»»

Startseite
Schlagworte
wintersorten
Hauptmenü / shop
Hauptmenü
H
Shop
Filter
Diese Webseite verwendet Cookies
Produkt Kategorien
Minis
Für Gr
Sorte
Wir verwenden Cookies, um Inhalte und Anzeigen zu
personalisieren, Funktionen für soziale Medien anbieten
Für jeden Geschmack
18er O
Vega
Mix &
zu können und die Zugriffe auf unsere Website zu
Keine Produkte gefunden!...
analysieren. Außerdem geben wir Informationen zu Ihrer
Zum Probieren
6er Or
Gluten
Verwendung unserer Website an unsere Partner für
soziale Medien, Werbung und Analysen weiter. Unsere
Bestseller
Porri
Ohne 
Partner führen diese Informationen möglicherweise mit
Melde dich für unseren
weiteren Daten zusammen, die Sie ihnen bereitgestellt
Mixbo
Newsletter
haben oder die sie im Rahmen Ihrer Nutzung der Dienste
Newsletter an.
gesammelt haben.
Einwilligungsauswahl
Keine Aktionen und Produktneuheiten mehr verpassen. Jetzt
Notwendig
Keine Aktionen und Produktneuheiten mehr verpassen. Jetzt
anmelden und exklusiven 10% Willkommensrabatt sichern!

««

→ Work required:
Rewrite all the lines above as a numbered list, dropping any blank lines.

→ Answer to this problem:
1. Startseite
2. Schlagworte
3. wintersorten
4. Hauptmenü / shop
5. Hauptmenü
6. H
7. Shop
8. Filter
9. Diese Webseite verwendet Cookies
10. Produkt Kategorien
11. Minis
12. Für Gr
13. Sorte
14. Wir verwenden Cookies, um Inhalte und Anzeigen zu
15. personalisieren, Funktionen für soziale Medien anbieten
16. Für jeden Geschmack
17. 18er O
18. Vega
19. Mix &
20. zu können und die Zugriffe auf unsere Website zu
21. Keine Produkte gefunden!...
22. analysieren. Außerdem geben wir Informationen zu Ihrer
23. Zum Probieren
24. 6er Or
25. Gluten
26. Verwendung unserer Website an unsere Partner für
27. soziale Medien, Werbung und Analysen weiter. Unsere
28. Bestseller
29. Porri
30. Ohne 
31. Partner führen diese Informationen möglicherweise mit
32. Melde dich für unseren
33. weiteren Daten zusammen, die Sie ihnen bereitgestellt
34. Mixbo
35. Newsletter
36. haben oder die sie im Rahmen Ihrer Nutzung der Dienste
37. Newsletter an.
38. gesammelt haben.
39. Einwilligungsauswahl
40. Keine Aktionen und Produktneuheiten mehr verpassen. Jetzt
41. Notwendig
42. Keine Aktionen und Produktneuheiten mehr verpassen. Jetzt
43. anmelden und exklusiven 10% Willkommensrabatt sichern!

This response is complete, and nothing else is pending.